MEADOW BRIDGE, W.Va. — Supporters of Meadow Bridge High School joined hands in a circle Thursday night on the school’s football field—they prayed that voters would defeat Saturday’s school bond issue in Fayette County and that their school would remain open.
Emotions are high in Fayette County communities on the verge of deciding if the county will continue to deal with declining enrollments in crumbling buildings or if residents will decide to pay more taxes to close a few schools, build a few new ones and renovate some others.
“They truly love their school and support it in all kinds of ways and in my mind that’s perhaps what will be lost if the bond does pass and the school is closed,” Meadow Bridge Principal Mark Skaggs told MetroNews Friday.

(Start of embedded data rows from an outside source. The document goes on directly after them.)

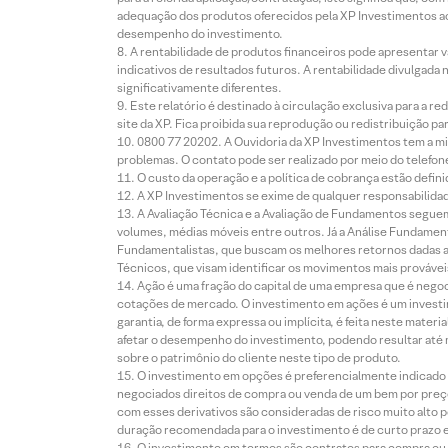
adequação dos produtos oferecidos pela XP Investimentos ao
desempenho do investimento.
A rentabilidade de produtos financeiros pode apresentar
indicativos de resultados futuros. A rentabilidade divulgada
significativamente diferentes.
Este relatório é destinado à circulação exclusiva para a 
site da XP. Fica proibida sua reprodução ou redistribuição p
0800 77 20202. A Ouvidoria da XP Investimentos tem a mi
problemas. O contato pode ser realizado por meio do telefon
O custo da operação e a política de cobrança estão defini
A XP Investimentos se exime de qualquer responsabilidade
A Avaliação Técnica e a Avaliação de Fundamentos seguem
volumes, médias móveis entre outros. Já a Análise Fundament
Fundamentalistas, que buscam os melhores retornos dadas as
Técnicos, que visam identificar os movimentos mais prováveis 
Ação é uma fração do capital de uma empresa que é negoci
cotações de mercado. O investimento em ações é um investi
garantia, de forma expressa ou implícita, é feita neste ma
afetar o desempenho do investimento, podendo resultar até 
sobre o patrimônio do cliente neste tipo de produto.
O investimento em opções é preferencialmente indicado pa
negociados direitos de compra ou venda de um bem por preço
com esses derivativos são consideradas de risco muito alto p
duração recomendada para o investimento é de curto prazo e 
O investimento em termos são contratos para compra ou a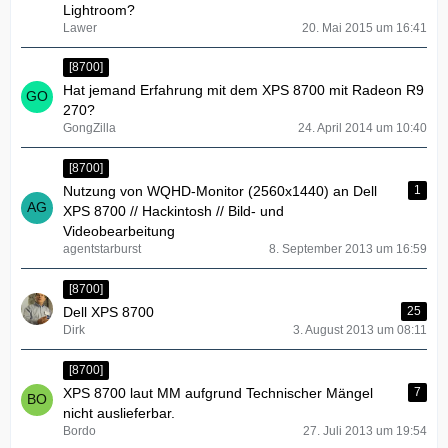
Lightroom?
Lawer
20. Mai 2015 um 16:41
[8700]
Hat jemand Erfahrung mit dem XPS 8700 mit Radeon R9
270?
GongZilla
24. April 2014 um 10:40
[8700]
Nutzung von WQHD-Monitor (2560x1440) an Dell
1
XPS 8700 // Hackintosh // Bild- und
Videobearbeitung
agentstarburst
8. September 2013 um 16:59
[8700]
Dell XPS 8700
25
Dirk
3. August 2013 um 08:11
[8700]
XPS 8700 laut MM aufgrund Technischer Mängel
7
nicht auslieferbar.
Bordo
27. Juli 2013 um 19:54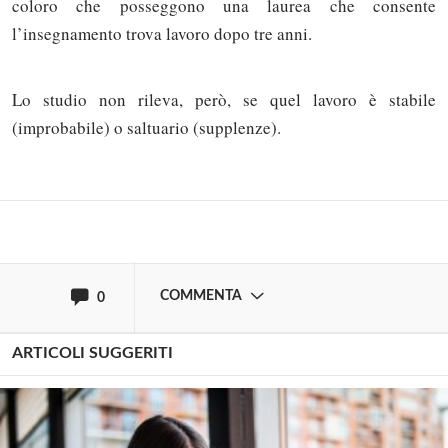
coloro che posseggono una laurea che consente
l’insegnamento trova lavoro dopo tre anni.
Solo gli utenti registrati possono
commentare!
Lo studio non rileva, però, se quel lavoro è stabile
(improbabile) o saltuario (supplenze).
Effettua il
o
Login
Registrati
oppure accedi via
COMMENTA
0
ARTICOLI SUGGERITI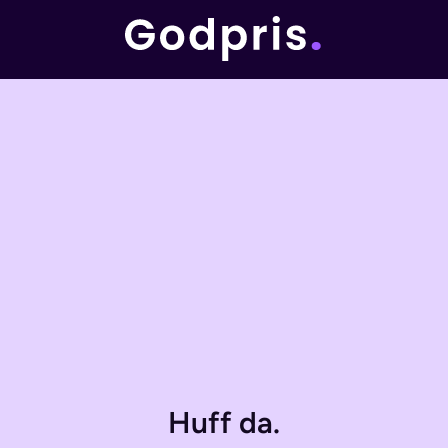
Huff da.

Skaggs admitted it’s difficult to keep schools like Meadow Bridge open. It has an enrollment of approximately 250 students in grades 7-12.
“Because of the declining enrollment and the expense that happens in order to produce the curriculum you have to deliver the bill gets hard to pay,” Skaggs said. “By consolidating you eliminate some of that expense.”
The Fayette County bond call includes closing Meadow Bridge and Fayetteville high schools along with building a new elementary school in Mount Hope, a new middle school in Oak Hill while renovating Midland Trail, Oak Hill and Valley high schools. Fayette County voters are being asked to put up $39 million in property tax increases with approval leading the state School Building Authority to add another $25 million.
Fayette County has had problems with school facilities during the past several years but residents have rejected previous bond issues. The problems seemed to crescendo last year when parts of Collins Middle School in Oak Hill had to be closed because of dangerous structural problems.
Skaggs said the issue comes down to whether Fayette County’s low-income and fixed-income residents will commit to paying more to finance new schools.
“Those are the ones in the past that have voted against bonds and defeated the efforts of the county to try and improve buildings,” Skaggs said. “That’s the one base that may hurt us more than anything else.”
Skaggs characterized the Meadow Bridge situation as the same that happened in dozens of other West Virginia communities over the past 20 years—a fight to keep the community school.
“Some of the kids would go to Midland (Trial), some might choose to go to (Greenbrier) West and others may stay in Summers (County), so you can see how the community is just going to be dissolved,” Skaggs said.